Un hôtel montre la richesse, le prestige, l’importance de son propriétaire. Au XVIIIsiècle, l’hôtel est la demeure de nobles, ou des grands bourgeois, voire des membres  importants de l’Église. Il n’y a pas de règles précises concernant la place du propriétaire dans la société, puisque certaines grandes familles ou grands personnages de l’histoire vivent dans des hôtels particuliers. Comme des personnes récemment anoblies, des commerçants, des négociants. L’hôtel particulier est un signe de richesse puisqu’il faut le construire et l’entretenir, payer le personnel. La richesse est donc un dénominateur commun entre tous les propriétaires.

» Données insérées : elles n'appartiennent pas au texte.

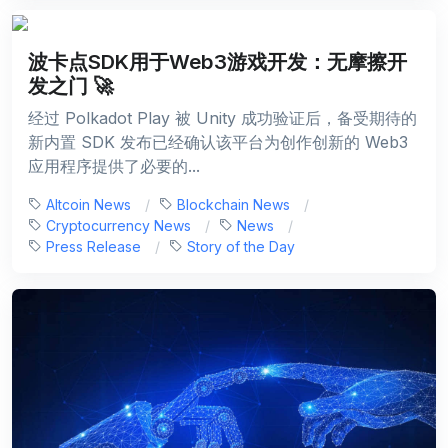
波卡点SDK用于Web3游戏开发：无摩擦开
发之门 🚀
经过 Polkadot Play 被 Unity 成功验证后，备受期待的
新内置 SDK 发布已经确认该平台为创作创新的 Web3
应用程序提供了必要的...
Altcoin News
Blockchain News
Cryptocurrency News
News
Press Release
Story of the Day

Pour conclure, il faut souligner l’importance de l’intimité procurée par un hôtel particulier, puisque la cour intérieure sépare l’habitation de la rue, le jardin est impossible à voir depuis l’extérieur, les pièces sont modifiées pour donner une intimité au quotidien à ses résidents. Comme un microcosme en dehors de la ville, l’hôtel particulier convient aux rythmes de vie des grands bourgeois ou des nobles, tout en insistant sur la distinction immobilière.